» **What this exercise asks**:
[A] Retype the stretch of the nerd quiz post from "I am a nerd, you" through "to find out!".
[B] Summarize the nerd quiz post in two sentences.

I am a nerd, you geeks! And I have a lava lamp!

This nerd thing going on is really bugging me. I went back and re-did the test, changing only 2 or 3 answers to what I did before (not lying, just taking the other one of two possibly correct answers) and got a much higher score:

I am nerdier than 77% of all people. Are you nerdier? Click here to find out!

I agree with Jim that the quiz is not really measuring nerdiness so well. I'd argue that it actually measures geekiness instead. The questions are all about computers, math and Star Trek! And others have added Tolkien and slide-rules to the mix.

I can barely figure out HTML after two years of blogging. Yeah, I played Pong with another friend when I was a kid, and my girlfriend got a brand new Commodore 64 for her birthday in 1984 on which we played Chutes and Ladders. Back in 1980, a good friend of mine had a Sinclair ZX Spectrum. I used to go there and play Hobbit on the computer, but never bothered to learn anything about the way the machine works - it just did not interest me at the time and now I am kicking my own ass for not realizing how important it was to become. If I studied with my friend, I would have grown into an uber-geek and would probably be rich today. Now he really was a geek - back then he despised BASIC and did all his programing in machine language - typing zeroes and ones - and he made a program about a year later that transcribed music played on a keyboard into sheet music! So, I am not a computer geek.

I did great in math back in school. I went to math competitions every year and often progressed from school to city to county to state level (never made it to federal, though). In high school (9th grade) my math teacher was one of those math geniuses who used to represent the country at Math Olympics. He was a horrible person and a horrible teacher but he liked me because I was good at finding short, elegant solutions to problems, and did not need extra time and repetitions to understand the new material. But, the next two years I had a math teacher who was too stupid to understand what I did when I employed shortcuts and elegant solutions and forced me to go the pedestrian way (30 lines of calculations instead of three). We fought over it and I was, being a teenager, openly voicing my opinions of her intelligence and her understanding of mathematics. In the end, she soured me for math for good. Many years later, I took an upper-graduate level course in modelling biological oscillations. It was over my head, but the course did for me what I intended, i.e., not to learn to make models myself, but to understand what other people are doing when they publish their own models. So, I am not a math geek.

» **Records shown**:

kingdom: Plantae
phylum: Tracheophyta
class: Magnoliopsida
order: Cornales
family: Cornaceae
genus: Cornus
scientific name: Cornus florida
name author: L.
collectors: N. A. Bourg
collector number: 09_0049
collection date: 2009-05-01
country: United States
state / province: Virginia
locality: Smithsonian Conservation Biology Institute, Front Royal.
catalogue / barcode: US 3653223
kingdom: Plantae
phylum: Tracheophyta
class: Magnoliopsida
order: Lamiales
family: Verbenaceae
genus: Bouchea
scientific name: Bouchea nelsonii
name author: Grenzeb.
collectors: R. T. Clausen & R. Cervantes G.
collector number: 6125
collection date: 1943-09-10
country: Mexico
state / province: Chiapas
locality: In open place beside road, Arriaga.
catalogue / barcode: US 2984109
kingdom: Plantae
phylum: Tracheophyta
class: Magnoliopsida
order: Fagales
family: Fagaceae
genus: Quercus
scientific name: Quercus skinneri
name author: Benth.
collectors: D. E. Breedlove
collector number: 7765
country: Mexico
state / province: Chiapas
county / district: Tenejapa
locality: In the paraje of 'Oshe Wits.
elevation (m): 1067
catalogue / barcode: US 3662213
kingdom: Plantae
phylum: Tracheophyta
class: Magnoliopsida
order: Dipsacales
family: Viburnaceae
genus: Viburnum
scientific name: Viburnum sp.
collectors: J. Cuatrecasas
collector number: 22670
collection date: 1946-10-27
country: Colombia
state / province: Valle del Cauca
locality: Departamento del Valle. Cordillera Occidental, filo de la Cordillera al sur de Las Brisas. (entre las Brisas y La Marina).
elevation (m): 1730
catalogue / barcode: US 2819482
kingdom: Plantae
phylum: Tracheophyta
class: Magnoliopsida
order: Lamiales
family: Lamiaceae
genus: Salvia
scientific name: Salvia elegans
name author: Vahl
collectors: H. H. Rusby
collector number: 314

» **Written responses**:
[A]
I am a nerd, you geeks! And I have a lava lamp!

This nerd thing going on is really bugging me. I went back and re-did the test, changing only 2 or 3 answers to what I did before (not lying, just taking the other one of two possibly correct answers) and got a much higher score:

I am nerdier than 77% of all people. Are you nerdier? Click here to find out!

[B] After retaking a nerd test and changing only a few answers, the writer scored nerdier than 77% of all people, but argues that the quiz measures geekiness rather than nerdiness because its questions are about computers, math and Star Trek. The writer then explains why neither label fits: they never learned how the machines worked despite playing games on early computers, and a high school teacher who rejected their short, elegant solutions soured them on math for good.